Estudar as questões referentes à autoria tendo como sustentação teórica o Círculo de Bakhtin traz considerações importantes no campo da educação. Um estudo desta natureza contribuiu para pensarmos como as questões de autoria dos alunos se fazem presentes na escola: escrever um bilhete para o colega, uma carta para a professora ou mesmo manter um diário na escola são práticas de escrita de um gênero discursivo primário não valorizado da mesma forma que uma produção de texto solicitada pelo professor. Ser um aluno autor na escola significa “autorizar-se” a dizer e produzir enunciados com sentido. Muitas vezes os enunciados que carregam sentidos importantes para os alunos passam despercebidos pelas exigências da cultura escolar (livros didáticos e modelos para a produção de textos) e, desta forma, não são valorizados. Pensar a prática da escrita fora da escola, em outros contextos, como o caso da escrita de diários, traz contribuições para pensarmos a escrita dentro do ambiente escolar.

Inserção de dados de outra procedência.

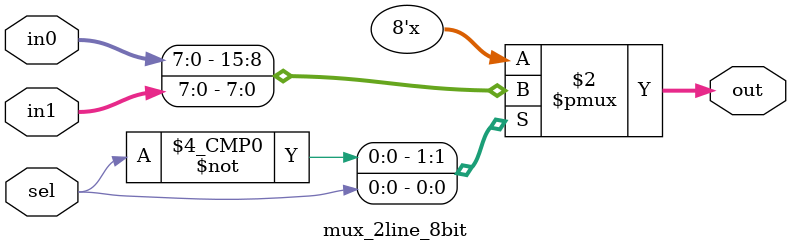
<source format=v>

module mux_2line_8bit(
	input [7:0] in0,
	input [7:0] in1,
	input sel,
	output reg [7:0] out
);
	always @(
		in0 or in1 or sel
	)
	begin
		case(sel)
			1'b0: out = in0;
			1'b1: out = in1;
			default: out = 8'bxxxxxxxx;
		endcase
	end
endmodule

</source>
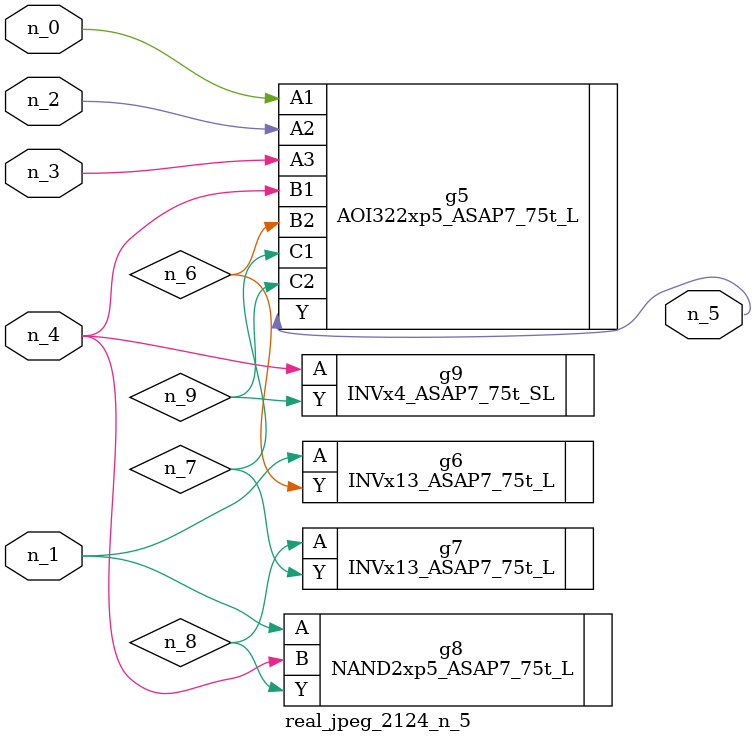
<source format=v>
module real_jpeg_2124_n_5 (n_4, n_0, n_1, n_2, n_3, n_5);

input n_4;
input n_0;
input n_1;
input n_2;
input n_3;

output n_5;

wire n_8;
wire n_6;
wire n_7;
wire n_9;

AOI322xp5_ASAP7_75t_L g5 ( 
.A1(n_0),
.A2(n_2),
.A3(n_3),
.B1(n_4),
.B2(n_6),
.C1(n_7),
.C2(n_9),
.Y(n_5)
);

INVx13_ASAP7_75t_L g6 ( 
.A(n_1),
.Y(n_6)
);

NAND2xp5_ASAP7_75t_L g8 ( 
.A(n_1),
.B(n_4),
.Y(n_8)
);

INVx4_ASAP7_75t_SL g9 ( 
.A(n_4),
.Y(n_9)
);

INVx13_ASAP7_75t_L g7 ( 
.A(n_8),
.Y(n_7)
);


endmodule
</source>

Referências bibliográficas:
AMORIM, Marília. Para uma filosofia do ato: “válido e inserido no contexto”. IN: BRAIT, Beth (org.). Bakhtin: dialogismo e polifonia. São Paulo: Contexto, 2009. p.
BAKHTIN, Mikhail. Estética da Criação verbal. Trad. Paulo Bezerra. 5ª ed. São Paulo: Editora WMF Martins Fontes, 2010.
FARACO, Carlos Alberto. Linguagem & Diálogo: as idéias lingüísticas do Círculo de Bakhtin. São Paulo: Parábola Editorial, 2009.
SOBRAL, Adail. Do dialogismo ao gênero: as bases do pensamento do Círculo de Bakhtin. Campinas: Mercado das Letras, 2009.


[1] Foi permitida a divulgação dos nomes e demais dados através do termo de consentimento e autorização.

[2] Vegetal que depois de seco serve para a fabricação de vassouras.